_PROMPT_:
Output each entry verbatim. Leave the images out.

★ ★ ★ ★ ★ ★ ★

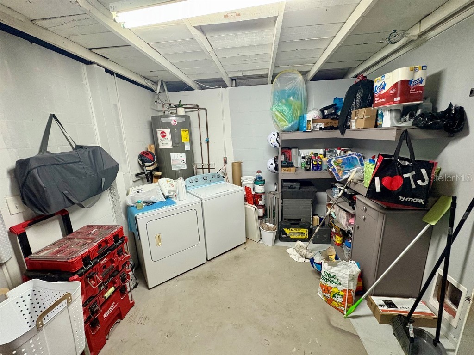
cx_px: 237
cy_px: 178
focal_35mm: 14
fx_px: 192
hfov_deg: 102.1
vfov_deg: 85.7
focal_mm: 2.22
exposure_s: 1/60
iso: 320
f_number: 2.2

★ ★ ★ ★ ★ ★ ★

_YOUR RESPONSE_:
cx_px: 237
cy_px: 178
focal_35mm: 14
fx_px: 192
hfov_deg: 102.1
vfov_deg: 85.7
focal_mm: 2.22
exposure_s: 1/60
iso: 320
f_number: 2.2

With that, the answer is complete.